→ **The problem**: In the text on the year 295 BC, update the part starting at "The year 295" and ending at "years in Europe." by putting "prevailing" in place of "dominant".

(Excerpted passage begins)

295 BC in various calendars
- Gregorian calendar: 295 BC CCXCV BC
- Ab urbe condita: 459
- Ancient Egypt era: XXXIII dynasty, 29
- - Pharaoh: Ptolemy I Soter, 29
- Ancient Greek Olympiad (summer): 121st Olympiad, year 2
- Assyrian calendar: 4456
- Balinese saka calendar: N/A
- Bengali calendar: −888 – −887
- Berber calendar: 656
- Buddhist calendar: 250
- Burmese calendar: −932
- Byzantine calendar: 5214–5215
- Chinese calendar: 乙丑年 (Wood Ox) 2403 or 2196 — to — 丙寅年 (Fire Tiger) 2404 or 2197
- Coptic calendar: −578 – −577
- Discordian calendar: 872
- Ethiopian calendar: −302 – −301
- Hebrew calendar: 3466–3467
- - Vikram Samvat: −238 – −237
- - Shaka Samvat: N/A
- - Kali Yuga: 2806–2807
- Holocene calendar: 9706
- Iranian calendar: 916 BP – 915 BP
- Islamic calendar: 944 BH – 943 BH
- Javanese calendar: N/A
- Julian calendar: N/A
- Korean calendar: 2039
- Minguo calendar: 2206 before ROC 民前2206年
- Nanakshahi calendar: −1762
- Seleucid era: 17/18 AG
- Thai solar calendar: 248–249
- Tibetan calendar: ཤིང་མོ་གླང་ལོ་ (female Wood-Ox) −168 or −549 or −1321 — to — མེ་ཕོ་སྟག་ལོ་ (male Fire-Tiger) −167 or −548 or −1320

= 295 BC =

The year 295 BC was a year of the pre-Julian Roman calendar. It was known in the Roman Republic as the Year of the Consulship of Rullianus and Mus (or, less frequently, year 459 Ab urbe condita). The designation "295 BC" has been used since the early medieval period, when the Anno Domini calendar era became the dominant system for naming years in Europe.

(Excerpted passage ends)
(Given entries begins)

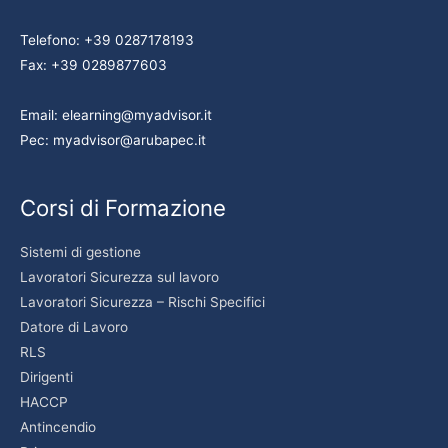
Telefono: +39 0287178193
Fax: +39 0289877603
Email: elearning@myadvisor.it
Pec: myadvisor@arubapec.it
Corsi di Formazione
Sistemi di gestione
Lavoratori Sicurezza sul lavoro
Lavoratori Sicurezza – Rischi Specifici
Datore di Lavoro
RLS
Dirigenti
HACCP
Antincendio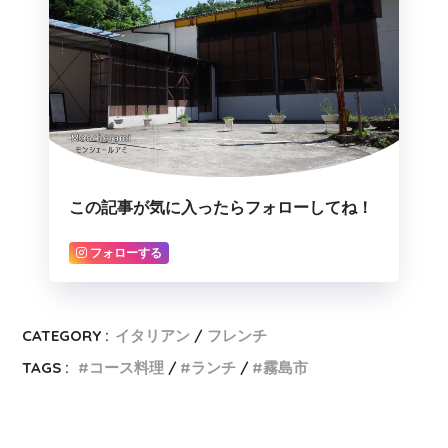
この記事が気に入ったらフォローしてね！
フォローする
CATEGORY :
イタリアン
フレンチ
TAGS :
コース料理
ランチ
霧島市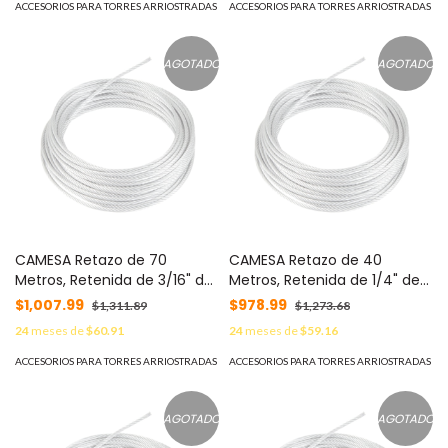
ACCESORIOS PARA TORRES ARRIOSTRADAS
ACCESORIOS PARA TORRES ARRIOSTRADAS
AGOTADO
AGOTADO
CAMESA Retazo de 70
CAMESA Retazo de 40
Metros, Retenida de 3/16" de
Metros, Retenida de 1/4" de
Alta Resistencia, Galvanizado
Alta Resistencia, Galvanizado
$1,007.99
$978.99
$1,311.89
$1,273.68
clase A. MOD: S-RET-
clase A. MOD: S-RET-635-
24
meses de
$60.91
24
meses de
$59.16
474CAM*70MTS
CAM*40MTS
ACCESORIOS PARA TORRES ARRIOSTRADAS
ACCESORIOS PARA TORRES ARRIOSTRADAS
AGOTADO
AGOTADO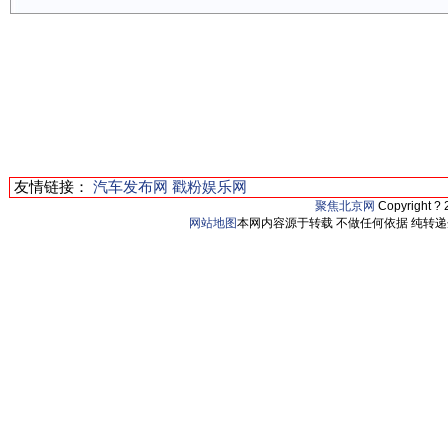
友情链接：
汽车发布网
戳粉娱乐网
聚焦北京网
Copyright ?
网站地图
本网内容源于转载 不做任何依据 纯转递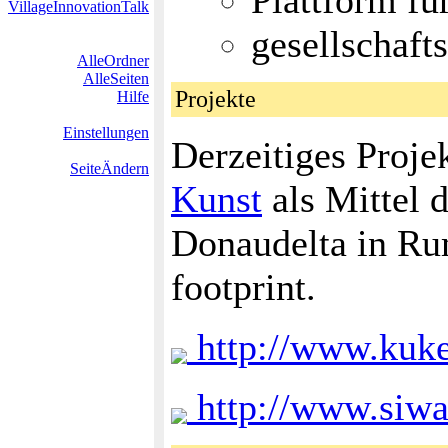
Plattform für
VillageInnovationTalk
gesellschafts
AlleOrdner
AlleSeiten
Projekte
Hilfe
Einstellungen
Derzeitiges Projek
SeiteÄndern
Kunst
als Mittel 
Donaudelta in Ru
footprint.
http://www.kuke
http://www.siwa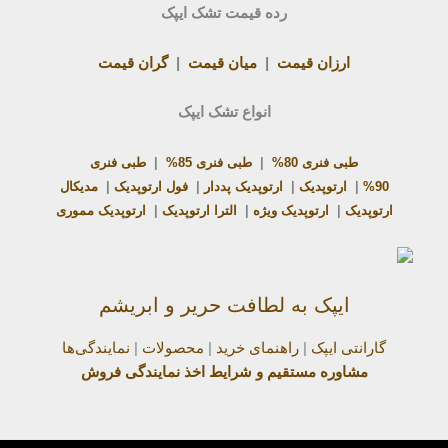
رده قیمت تشک ایپک
ارزان قیمت
|
میان قیمت
|
گران قیمت
انواع تشک ایپک
طبی فنری 80%
|
طبی فنری 85%
|
طبی فنری
90%
|
ارتوپدیک
|
ارتوپدیک پددار
|
فول ارتوپدیک
|
مدیکال
ارتوپدیک
|
ارتوپدیک ویژه
|
الترا ارتوپدیک
|
ارتوپدیک مموری
ایپک به لطافت حریر و ابریشم
گارانتی ایپک
|
راهنمای خرید
|
محصولات
|
نمایندگی‌ها
مشاوره مستقیم و شرایط اخذ نمایندگی فروش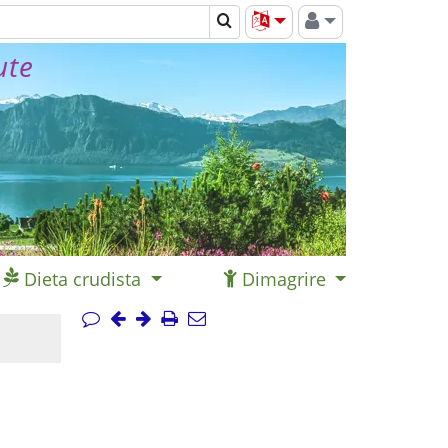
ute
Dieta crudista
Dimagrire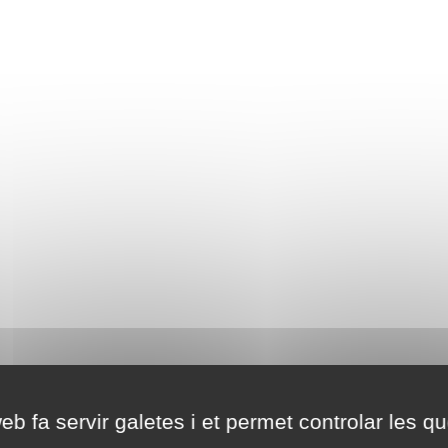
eb fa servir galetes i et permet controlar les qu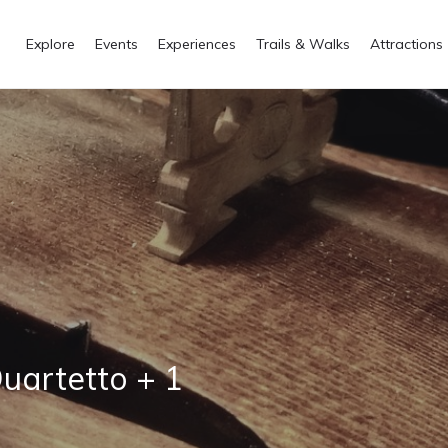
Explore
Events
Experiences
Trails & Walks
Attractions
Quartetto + 1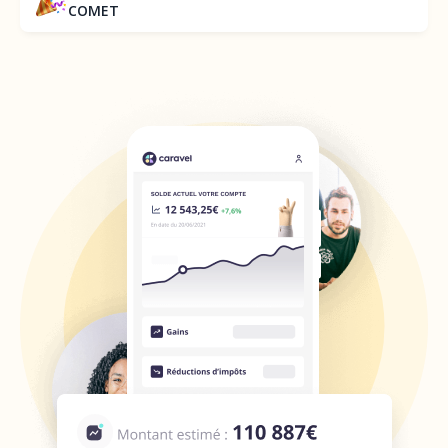
COMET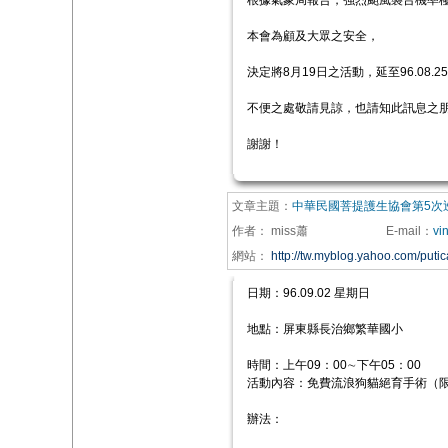
根據氣象局報告，強烈颱風襲台機率
本會為顧及大眾之安全，
決定將8月19日之活動，延至96.08.2
不便之處敬請見諒，也請知此訊息之
謝謝！
文章主題：
中華民國菩提護生協會第5次
作者：
miss蕭
E-mail
：
vi
網站：
http://tw.myblog.yahoo.com/puti
日期：96.09.02 星期日
地點：屏東縣長治鄉繁華國小
時間：上午09：00∼下午05：00
活動內容：免費流浪狗貓絕育手術（
辦法：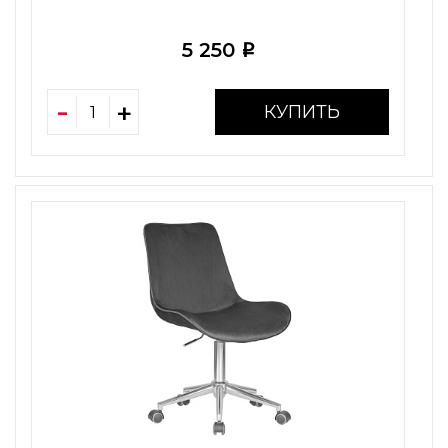
5 250
i
КУПИТЬ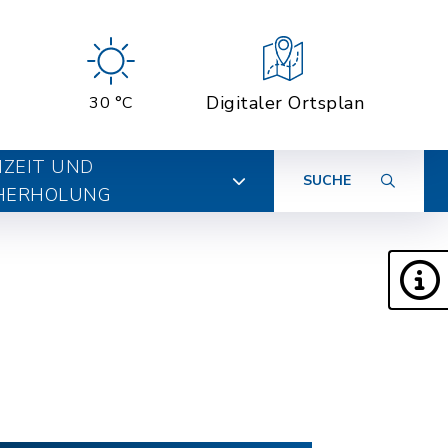
Digitaler Ortsplan
30 °C
IZEIT UND
SUCHE
HERHOLUNG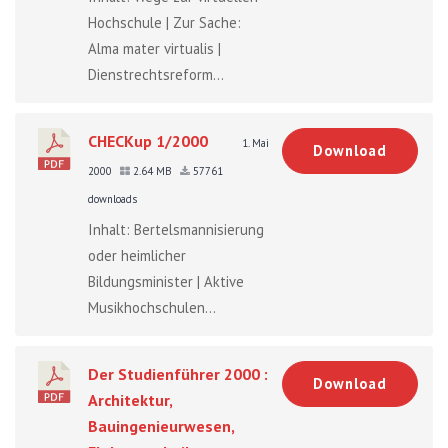
Hochschule | Zur Sache:
Alma mater virtualis |
Dienstrechtsreform...
CHECKup 1/2000
1. Mai
Download
2000
2.64 MB
57761
downloads
Inhalt: Bertelsmannisierung
oder heimlicher
Bildungsminister | Aktive
Musikhochschulen...
Der Studienführer 2000 :
Download
Architektur,
Bauingenieurwesen,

(Given entries ends)

→ **Task solution**:
The year 295 BC was a year of the pre-Julian Roman calendar. It was known in the Roman Republic as the Year of the Consulship of Rullianus and Mus (or, less frequently, year 459 Ab urbe condita). The designation "295 BC" has been used since the early medieval period, when the Anno Domini calendar era became the prevailing system for naming years in Europe.